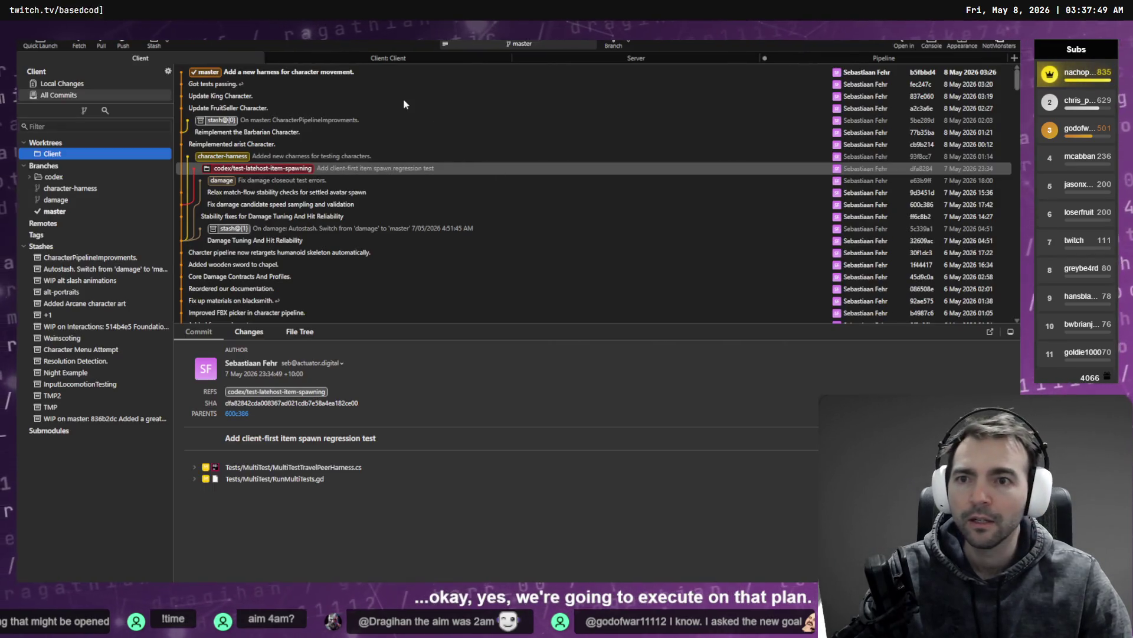
Cherry-pick the item spawn regression test commit onto master uncommitted, then review the MultiTestTravelPeerHarness.cs conflict
left_click(255, 170)
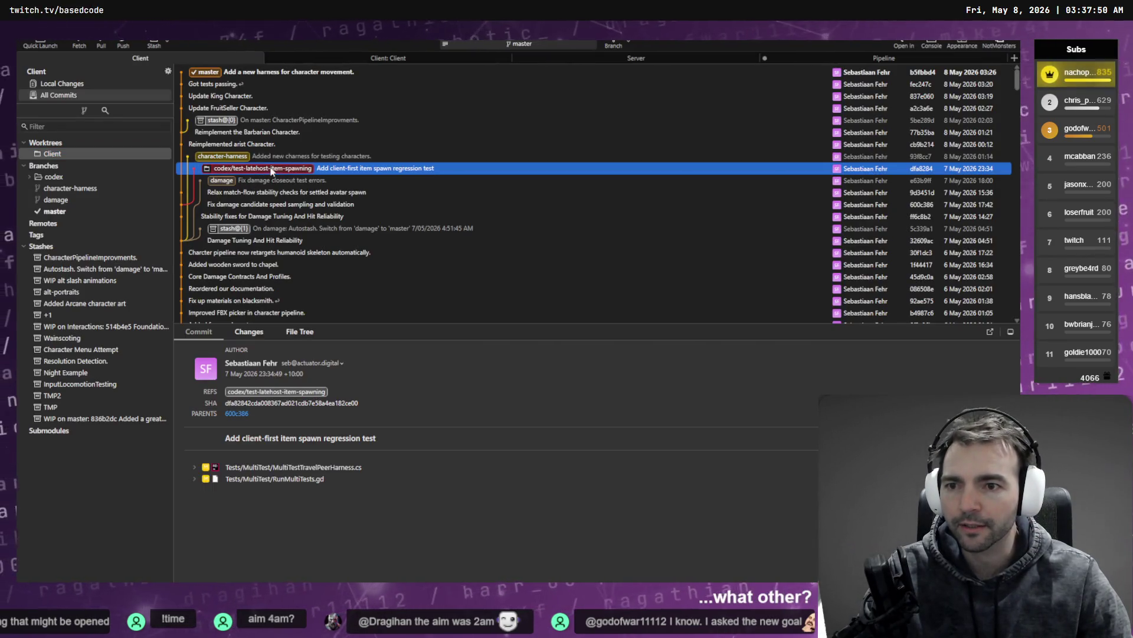
right_click(303, 171)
● ● ● ● ●
#### [Work instruction]
Give back every line of the material exactly as written, but not the pictures.

#### [Exercise response]
Cherry-pick the item spawn regression test commit onto master uncommitted, then review the MultiTestTravelPeerHarness.cs conflict
left_click(255, 170)
right_click(303, 171)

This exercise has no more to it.